Lesbisch sein ist hier, wie so oft, offensichtlich das, was passiert, wenn ein Mann gerade nicht anwesend ist, sich erst später dazugesellt oder gerne möchte, dass zwei Frauen auch mal miteinander "lesbisch" sind. Sie wissen schon. Wenn ein HGG länger mit einer Frau zusammen ist, kann es schon mal vorkommen, dass die Frau dann auch mit anderen Frauen intim werden darf. Lesbisch sein on Demand sozusagen. Muss man(n) nicht ernst nehmen, stellt keine Bedrohung dar. Vielleicht bahnt sich da ja sogar ein Dreier an. Eine Studie der Universität Texas kommt diesbezüglich zu folgendem Ergebnis: 50 Prozent der befragten Männer sehen sich in der Lage, die Beziehung mit ihrer Partnerin weiterzuführen, wenn sie eine homosexuelle Affäre hatte. War diese Affäre jedoch heterosexueller Natur, können sich dies nur 22 Prozent der befragten Männer vorstellen. Von den befragten Frauen geben 28 Prozent an, im Falle einer heterosexuellen Affäre ihres Partners die Beziehung womöglich fortdauern zu lassen. Lediglich 21 Prozent ziehen dies bei einer homosexuellen Affäre in Betracht.

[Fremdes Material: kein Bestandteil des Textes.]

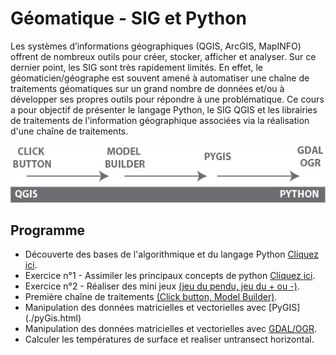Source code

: # **Géomatique - SIG et Python** 

Les systèmes d’informations géographiques (QGIS, ArcGIS, MapINFO) offrent de nombreux outils pour créer, stocker, afficher et analyser. Sur ce dernier point, les SIG sont très rapidement limités. En effet, le géomaticien/géographe est souvent amené à automatiser une chaîne de traitements géomatiques sur un grand nombre de données et/ou à développer ses propres outils pour répondre à une problématique. Ce cours a pour objectif de présenter le langage Python, le SIG QGIS et les librairies de traitements de l'information géographique associées via la réalisation d'une chaîne de traitements. 

![objectif](images/6.png)

## **Programme**
- Découverte des bases de l'algorithmique et du langage Python [Cliquez ici](./decouuuuverte.html).
- Exercice n°1  - Assimiler les principaux concepts de python [Cliquez ici](./exercice_1.html).
- Exercice n°2  - Réaliser des mini jeux [(jeu du pendu, jeu du + ou -)](./exercice_2.html).
- Première chaîne de traitements [(Click button, Model Builder)](./model_builder.html).
- Manipulation des données matricielles et vectorielles avec [PyGIS] (./pyGis.html)
- Manipulation des données matricielles et vectorielles avec [GDAL/OGR](./gdalOgr.html).
- Calculer les températures de surface et realiser untransect horizontal.
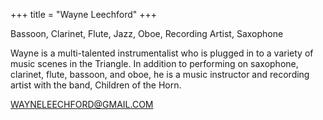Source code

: +++
title = "Wayne Leechford"
+++

Bassoon, Clarinet, Flute, Jazz, Oboe, Recording Artist, Saxophone

<!--more-->

Wayne is a multi-talented instrumentalist who is plugged in to a variety of music scenes in the Triangle. In addition to performing on saxophone, clarinet, flute, bassoon, and oboe, he is a music instructor and recording artist with the band, Children of the Horn.

WAYNELEECHFORD@GMAIL.COM

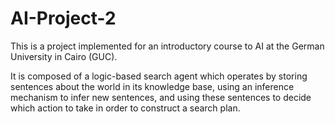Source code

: # AI-Project-2
This is a project implemented for an introductory course to AI at the German University in Cairo (GUC).

It is composed of a logic-based search agent which operates by storing sentences about the world
in its knowledge base, using an inference mechanism to infer new sentences, and using
these sentences to decide which action to take in order to construct a search plan.
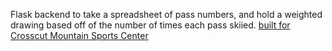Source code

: Flask backend to take a spreadsheet of pass numbers, and hold a weighted drawing based off of the number of times each pass skiied. 
[built for Crosscut Mountain Sports Center](crosscutmt.org)

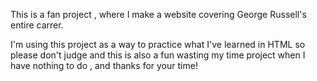 This is a fan project , where I make a website covering George Russell's entire carrer.

I'm using this project as a way to practice what I've learned in HTML so please don't judge and this is also a fun wasting my time project when I have nothing to do , and thanks for your time!
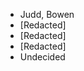 - Judd, Bowen
- [Redacted]
- [Redacted]
- [Redacted]
- Undecided

<!---
Bowenjudd9668/Bowenjudd9668 is a ✨ special ✨ repository because its `README.md` (this file) appears on your GitHub profile.
You can click the Preview link to take a look at your changes.
--->
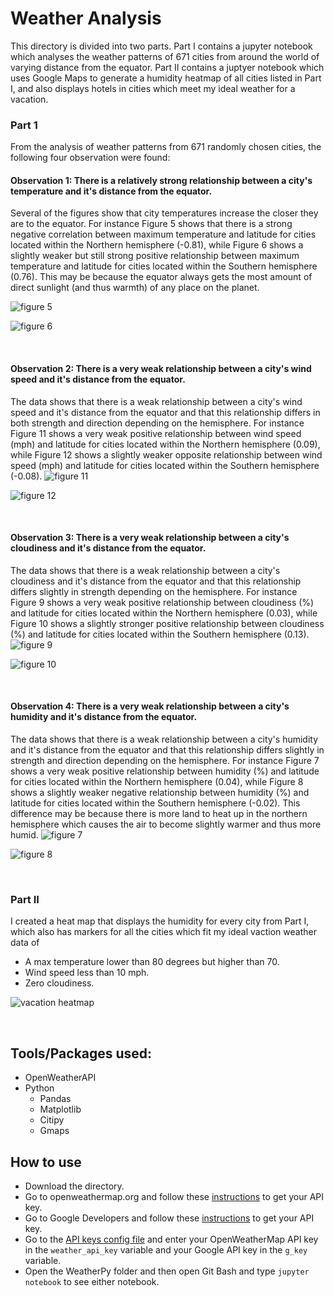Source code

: # Weather Analysis

This directory is divided into two parts. Part I contains a jupyter notebook which analyses the weather patterns of 671 cities from around the world of varying distance from the equator. Part II contains a juptyer notebook which uses Google Maps to generate a humidity heatmap of all cities listed in Part I, and also displays hotels in cities which meet my ideal weather for a vacation.

### Part 1

From the analysis of weather patterns from 671 randomly chosen cities, the following four observation were found:
#### Observation 1: There is a relatively strong relationship between a city's temperature and it's distance from the equator.
Several of the figures show that city temperatures increase the closer they are to the equator. For instance Figure 5 shows that there is a strong negative correlation between maximum temperature and latitude for cities located within the Northern hemisphere (-0.81), while Figure 6 shows a slightly weaker but still strong positive relationship between maximum temperature and latitude for cities located within the Southern hemisphere (0.76). This may be because the equator always gets the most amount of direct sunlight (and thus warmth) of any place on the planet.

![figure 5](WeatherPy/output/Part-1/figure-5.png)

![figure 6](WeatherPy/output/Part-1/figure-6.png)

<br>

#### Observation 2: There is a very weak relationship between a city's wind speed and it's distance from the equator.
The data shows that there is a weak relationship between a city's wind speed and it's distance from the equator and that this relationship differs in both strength and direction depending on the hemisphere. For instance Figure 11 shows a very weak positive relationship between wind speed (mph) and latitude for cities located within the Northern hemisphere (0.09), while Figure 12 shows a slightly weaker opposite relationship between wind speed (mph) and latitude for cities located within the Southern hemisphere (-0.08).
![figure 11](WeatherPy/output/Part-1/figure-11.png)

![figure 12](WeatherPy/output/Part-1/figure-12.png)

<br>

#### Observation 3: There is a very weak relationship between a city's cloudiness and it's distance from the equator.
The data shows that there is a weak relationship between a city's cloudiness and it's distance from the equator and that this relationship differs slightly in strength depending on the hemisphere. For instance Figure 9 shows a very weak positive relationship between cloudiness (%) and latitude for cities located within the Northern hemisphere (0.03), while Figure 10 shows a slightly stronger positive relationship between cloudiness (%) and latitude for cities located within the Southern hemisphere (0.13).
![figure 9](WeatherPy/output/Part-1/figure-9.png)

![figure 10](WeatherPy/output/Part-1/figure-10.png)

<br>

#### Observation 4: There is a very weak relationship between a city's humidity and it's distance from the equator.
The data shows that there is a weak relationship between a city's humidity and it's distance from the equator and that this relationship differs slightly in strength and direction depending on the hemisphere. For instance Figure 7 shows a very weak positive relationship between humidity (%) and latitude for cities located within the Northern hemisphere (0.04), while Figure 8 shows a slightly weaker negative relationship between humidity (%) and latitude for cities located within the Southern hemisphere (-0.02). This difference may be because there is more land to heat up in the northern hemisphere which causes the air to become slightly warmer and thus more humid.
![figure 7](WeatherPy/output/Part-1/figure-7.png)

![figure 8](WeatherPy/output/Part-1/figure-8.png)

<br>

### Part II 

I created a heat map that displays the humidity for every city from Part I, which also has markers for all the cities which fit my ideal vaction weather data of 
- A max temperature lower than 80 degrees but higher than 70.
- Wind speed less than 10 mph.
- Zero cloudiness.

![vacation heatmap](WeatherPy/output/Part-2/city-hotel-heatmap.png)

<br>

## Tools/Packages used:
- OpenWeatherAPI
- Python
  - Pandas
  - Matplotlib
  - Citipy
  - Gmaps

## How to use
- Download the directory.
- Go to openweathermap.org and follow these [instructions](https://openweathermap.org/appid) to get your API key.
- Go to Google Developers and follow these [instructions](https://developers.google.com/maps/documentation/embed/get-api-key) to get your API key.
- Go to the [API keys config file](WeatherPy/api_keys.py) and enter your OpenWeatherMap API key in the `weather_api_key` variable and your Google API key in the `g_key` variable.
- Open the WeatherPy folder and then open Git Bash and type `jupyter notebook` to see either notebook.
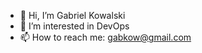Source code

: - 👋 Hi, I’m Gabriel Kowalski
- 👀 I’m interested in DevOps
- 📫 How to reach me: gabkow@gmail.com

<!---
gabkow/gabkow is a ✨ special ✨ repository because its `README.md` (this file) appears on your GitHub profile.
You can click the Preview link to take a look at your changes.
--->
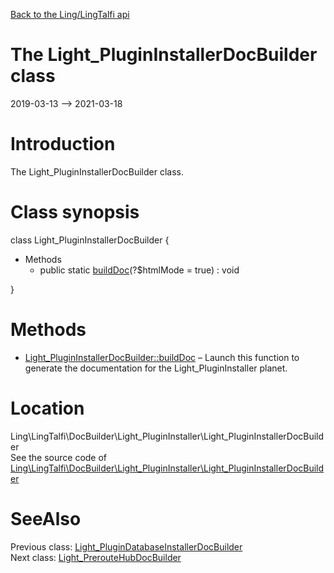 [Back to the Ling/LingTalfi api](https://github.com/lingtalfi/LingTalfi/blob/master/doc/api/Ling/LingTalfi.md)



The Light_PluginInstallerDocBuilder class
================
2019-03-13 --> 2021-03-18






Introduction
============

The Light_PluginInstallerDocBuilder class.



Class synopsis
==============


class <span class="pl-k">Light_PluginInstallerDocBuilder</span>  {

- Methods
    - public static [buildDoc](https://github.com/lingtalfi/LingTalfi/blob/master/doc/api/Ling/LingTalfi/DocBuilder/Light_PluginInstaller/Light_PluginInstallerDocBuilder/buildDoc.md)(?$htmlMode = true) : void

}






Methods
==============

- [Light_PluginInstallerDocBuilder::buildDoc](https://github.com/lingtalfi/LingTalfi/blob/master/doc/api/Ling/LingTalfi/DocBuilder/Light_PluginInstaller/Light_PluginInstallerDocBuilder/buildDoc.md) &ndash; Launch this function to generate the documentation for the Light_PluginInstaller planet.





Location
=============
Ling\LingTalfi\DocBuilder\Light_PluginInstaller\Light_PluginInstallerDocBuilder<br>
See the source code of [Ling\LingTalfi\DocBuilder\Light_PluginInstaller\Light_PluginInstallerDocBuilder](https://github.com/lingtalfi/LingTalfi/blob/master/DocBuilder/Light_PluginInstaller/Light_PluginInstallerDocBuilder.php)



SeeAlso
==============
Previous class: [Light_PluginDatabaseInstallerDocBuilder](https://github.com/lingtalfi/LingTalfi/blob/master/doc/api/Ling/LingTalfi/DocBuilder/Light_PluginDatabaseInstaller/Light_PluginDatabaseInstallerDocBuilder.md)<br>Next class: [Light_PrerouteHubDocBuilder](https://github.com/lingtalfi/LingTalfi/blob/master/doc/api/Ling/LingTalfi/DocBuilder/Light_PrerouteHub/Light_PrerouteHubDocBuilder.md)<br>
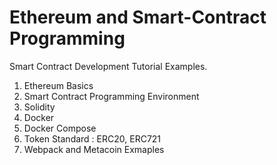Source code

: # Ethereum and Smart-Contract Programming

Smart Contract Development Tutorial Examples.
1. Ethereum Basics
2. Smart Contract Programming Environment
3. Solidity
4. Docker
5. Docker Compose
6. Token Standard : ERC20, ERC721
7. Webpack and Metacoin Exmaples
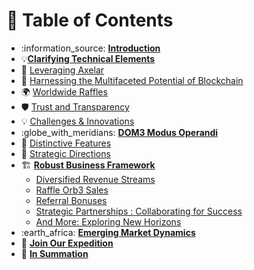 # 📖 Table of Contents

* :information\_source: [**Introduction**](<README (1).md>)
* :bulb:[**Clarifying Technical Elements**](Clarifying\_Technical\_Elements/)
* 🔗 [Leveraging Axelar](Leveraging\_Axelar/)
* 🚀 [Harnessing the Multifaceted Potential of Blockchain](Harnessing\_Potential/)
* 🌍 [Worldwide Raffles](Worldwide\_Raffles/)
* 🛡️ [Trust and Transparency](Trust\_and\_Transparency/)
* 💡 [Challenges & Innovations](Challenges\_Innovations/)
* :globe\_with\_meridians: [**DOM3 Modus Operandi**](DOM3\_Operandi/)
* 🌟 [Distinctive Features](Distinctive\_Features/)
* 🧭 [Strategic Directions](Strategic\_Directions/)
* 🏗️ [**Robust Business Framework**](robust\_framework/)
  * [Diversified Revenue Streams](robust\_framework/diversified-revenue-streams.md)
  * [Raffle Orb3 Sales](robust\_framework/raffle-orb3-sales.md)
  * [Referral Bonuses](robust\_framework/referral-bonuses.md)
  * [Strategic Partnerships : Collaborating for Success](robust\_framework/strategic-partnerships.md)
  * [And More: Exploring New Horizons](robust\_framework/and-more-....md)
* :earth\_africa: [**Emerging Market Dynamics**](Emerging\_Market\_Dynamics/)
* 🚀 [**Join Our Expedition**](Join\_Expedition/)
* 🎯 [**In Summation**](In\_Summation/)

Nicht so homosexuell wie Männer

Dieses Ergebnis ist nicht zuletzt deshalb interessant, weil andere Studien zugleich nahelegen, dass heterosexuelle Männer im Allgemeinen mehr Schwierigkeiten damit haben, Homosexualität zu akzeptieren, als heterosexuelle Frauen. Folgt man dieser Logik, sind lesbische Frauen nicht so homosexuell wie schwule Männer und bleiben damit in ihrer Sexualität für HGGs verfügbar. Man(n) dankt es ihnen mit "wohlwollendem Interesse", denn die Vielfalt lesbischer Identität kann so als Objekt heterosexueller Begierde verstanden werden. Und wird dabei so klein, dass sie auf eine Wolke passt. Oder auf eine Scheibe, eine Festplatte, in ein Bild. Überallhin also, wo HGGs Frauen bei der Inszenierung von lesbischer Sexualität zuschauen können, die sich andere HGGs ausgedacht haben. Die visuelle Schau des vorgeblichen weiblichen Begehrens wird dabei nur verdoppelt oder vervielfacht und mit dem Label lesbisch versehen.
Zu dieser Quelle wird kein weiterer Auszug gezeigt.